Madrugada do dia 18 de abril de 2010.
A obesidade é uma patologia crônica, o gordo é o doente, mas é acusado e apontado por ser o portador. O problema pode ser metabólico, genético, hormonal, psicológico (como no meu caso) ou de diversas outras ordens.
Como muitos que sofrem com o sobrepeso (conforme já contei aqui), eu passei a adolescencia fazendo dietas radicais e proibitivas, logo após a fase em que comecei a substituir o meu medo pela comida. O nosso organismo, no entanto, cria uma saída para compensar períodos em que passamos comendo muito pouco e como no meu caso esses períodos eram longos e freqüentes, o meu corpo passou a estimular de forma natural, a ingestão exagerada de alimentos para compensar as "abstinências". Em resumo, à grosso modo, ocorre um desequilíbrio bioquímico(relacionada aos neurotransmissores), relativamente comum em pessoas que vivem fazendo dietas loucas, que impede que a informação de saciedade chegue até o cérebro, ou seja, não sei a hora de parar. Parece simples? Não é! Tenho Compulsão Alimentar.
Sinto um impulso incontrolável e começo a comer até o desconforto, sem fome, mas sinto muita culpa e raiva de mim mesma durante e depois da crise, então me deprimo muito, porque a sensação é a de que estou me agredindo e é claro que isso me destrói. Apesar disso, o evento volta a ocorrer em poucos dias, a culpa e a depressão também. É uma espécie de ciclo que obviamente leva à obesidade mórbida, na maioria dos casos, e que destrói a auto-estima de qualquer mulher.
Então fico p. da vida se alguém diz, por exemplo, que estou acima do meu peso porque quero ou porque me acomodei, dá vontade de chamar a pessoa num cantinho e dizer o quanto ela é ignorante e o quanto sabe pouco sobre mim. Mas não pode ser assim, as coisas demoram muito a mudar, percebo despreparo ao tratar do assunto com os próprios médicos (alguns) então não tenho o direito de cobrar isso de alguém leigo no assunto, preciso ter paciência mas nunca vou me acostumar. Para a sociedade o gordo é alguém relapso com a saúde e está assim por escolha. Ou seja, além da doença a pessoa tem que carregar consigo um estigma e preconceitos em várias esferas.

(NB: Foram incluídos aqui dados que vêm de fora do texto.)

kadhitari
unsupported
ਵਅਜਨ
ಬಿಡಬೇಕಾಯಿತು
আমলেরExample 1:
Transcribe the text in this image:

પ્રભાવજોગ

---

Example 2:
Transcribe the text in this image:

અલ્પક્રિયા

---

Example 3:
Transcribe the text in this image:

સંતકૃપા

Foi nesse contexto que há seis anos, por meio da internet, descobri que Salvador tinha um grupo de Comedores Compulsivos Anônimos que se reunia aos sábados pela manhã na Igreja de Santana do Rio Vermelho. Secretamente resolvi que iria à uma das reuniões. Chegando lá percebi que se tratava de um grupo sério e logo constatei semelhanças com os Alcoólicos Anônimos. Isso me deu um grande alívio porque eu sempre repetia que não me faltava força de vontade, mas que se tratava de uma dependência, um vício e lá encontrei pessoas que me entendiam, aquilo não era coisa da minha cabeça. Intuitivamente eu já havia me diagnosticado.

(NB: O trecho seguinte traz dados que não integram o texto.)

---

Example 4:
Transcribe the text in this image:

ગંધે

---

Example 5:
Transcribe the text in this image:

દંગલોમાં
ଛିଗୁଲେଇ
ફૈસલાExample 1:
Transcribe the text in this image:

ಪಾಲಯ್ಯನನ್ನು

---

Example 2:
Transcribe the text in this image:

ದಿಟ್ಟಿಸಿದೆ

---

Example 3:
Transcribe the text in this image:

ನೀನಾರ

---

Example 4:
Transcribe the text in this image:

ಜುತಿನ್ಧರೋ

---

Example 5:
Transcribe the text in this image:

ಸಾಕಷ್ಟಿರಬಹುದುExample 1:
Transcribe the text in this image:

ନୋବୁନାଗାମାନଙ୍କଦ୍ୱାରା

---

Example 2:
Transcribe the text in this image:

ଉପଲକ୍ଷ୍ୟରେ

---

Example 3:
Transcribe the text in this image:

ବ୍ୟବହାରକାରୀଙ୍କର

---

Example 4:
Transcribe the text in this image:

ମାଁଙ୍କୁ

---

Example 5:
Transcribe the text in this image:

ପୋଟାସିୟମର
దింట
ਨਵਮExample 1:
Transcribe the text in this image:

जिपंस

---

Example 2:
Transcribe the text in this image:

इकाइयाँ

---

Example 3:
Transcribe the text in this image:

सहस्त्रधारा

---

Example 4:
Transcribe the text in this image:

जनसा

Durante a reunião do CCA (Comedores Compulsivos Anônimos) senti-me bem acolhida, eu não estava mais sozinha. Ouvi pessoas compartilharem coisas, contarem experiências que deram certo ou não e tudo que é conversado ali fica ali, não sabemos de onde cada pessoa veio mas sabemos que temos algo em comum. Ninguém é obrigado a falar, mas me senti tão a vontade que falei porque estava ali e contei um pouco da minha experiência com a comida. Percebi que vários presentes, balançavam a cabeça afirmativamente me dizendo que haviam passado por aquilo também e isso me trouxe conforto porque às vezes nos sentimos tão diferentes e estranhos no meio em que vivemos que é bom nos depararmos com “iguais”. Eu me senti uma pessoa comum.
Essa, porém, seria a minha primeira e última reunião. Isso porque, assim como no AA, o CCA tem por base do seu método (os passos dos alcoólicos) que cada indivíduo se apóie numa entidade superior e como não sou uma pessoa com uma espiritualidade definida, isso é muito confuso para mim (principalmente a época), então preferi me afastar, porque eu não acreditava nas coisas que lia, pensava em como iria conseguir continuar ali daquela forma e achei melhor sair. Decidi que procuraria ajuda médica, para cuidar da parte química e mais adiante pensaria numa terapia individual para resolver as questões psíquicas.
Mas eu realmente acho que o Grupo pode ajudar muita gente a se recuperar, a filosofia é muito interessante e apesar dos encontros ocorrerem numa igreja católica não existe nenhuma vinculação. A paróquia apenas cede um espaço físico, durante todo o encontro eles falam genericamente num ser superior e cada um direciona a quem acredita. Mas foi uma boa experiência, acho que hoje eu poderia voltar lá, mudei alguns dos meus conceitos, já não sou alguém cético como antes.